Secara etimologi, hermeneutika berasal dari kata “hermeneuin” yang berarti menafsirkan atau seni memberikan makna (the art of interpretation)[2])

Adapun istilah hermeneutika kerap dihubungkan dengan dengan kata hermes. Hermes dalam mitologi Yunani, adalah seorang dewa yang bertugas membawa pesan-pesan para dewa kepada manusia. Agar pesan itu dipahami manusia, maka hermes terlebih dahulu menafsirkan  lantas menyampaikannya ke dalam bahasa yang dapat dipahami atau dimengerti manusia.

Sebagai sebuah metode penafsiran, hermeneutika mulai dipakai (dalam konteks ilmu pengetahuan klasik) yaitu untuk menafsirkan makna yang terkandung kitab suci, dokumen, jurisprudensi dan juga teks-teks kuno. Adapun dalam focus analisis teks, maka penafsiran difokuskan  pada dua tingkat analisis, yakni :

  1. Pada tingkat pertama atau permukaan, yakni dengan mengemukakan komentar tentang  makna kata dan kalimat.
  2. Pada tingkat ke dua atau tingkat yang lebih dalam, yakni masuk pada analisis yang lebih dalam dengan mencari makna tersembunyi dalam teks (makna alegoris).[3])

Origins (185-254 M) adalah satu contoh tokoh yang mengembangkan model penafsiran  ini menjadi system penafsiran yang kompleks dalam teologi Kristen.

Dalam perkembangan selanjutnya , hermeneutika tidak saja digunakan sebagai  metode menafsirkan teks kitab suci. Pada masa Renaisans metode hermeneutika digunakan dalam rangka mempelajari kembali kebudayaan Yunani dan Romawi klasik. Kini hermeneutika berkembang sebagai metode penafsiran teks dalam pengertian luas yakni melingkupi : tanda, symbol, ritual keagamaan, karya seni, sastra, sejarah, psikologi dan lain-lain. Jadi, hermeneutika adalah metode analisis tentang segala sesuatu yang mengandung makna.[4])

  1. Ruang Lingkup Kajian Epistemologi Hermeneutika

Kajian filsafat pada masa sekarang telah banyak menyumbangkan pemikiran-pemikiran.
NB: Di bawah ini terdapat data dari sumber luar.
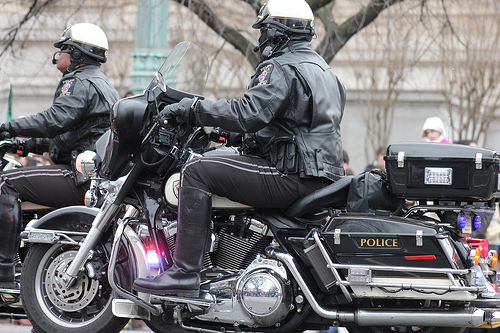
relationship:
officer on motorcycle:
[132, 0, 346, 297] [20, 42, 500, 332]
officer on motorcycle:
[0, 21, 121, 289] [0, 135, 55, 316]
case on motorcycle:
[386, 143, 500, 202] [20, 42, 500, 332]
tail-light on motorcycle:
[467, 235, 489, 259] [20, 42, 500, 332]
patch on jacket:
[249, 63, 272, 89] [192, 36, 346, 180]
Baik pemikiran-pemikiran tersebut dalam lingkup kajian-kajian lapangan ilmu-ilmu humaniora maupun ilmu-ilmu keislaman. Bahkan dalam Islam, telah banyak menggunakan metode-metode kajian filsafat yang dikembangkan oleh Barat. Metode-metode seperti Realisme, Empirisme dan Fenomenologi telah menjadi dasar berpikir dalam menemukan kebenaran. Begitu juga metode terbaru yang digunakan yakni metode hermeneutic. Suatu metode penafsiran dalam epistemologi yang menghadirkan cara baru dalam memahami ilmu pengetahuan.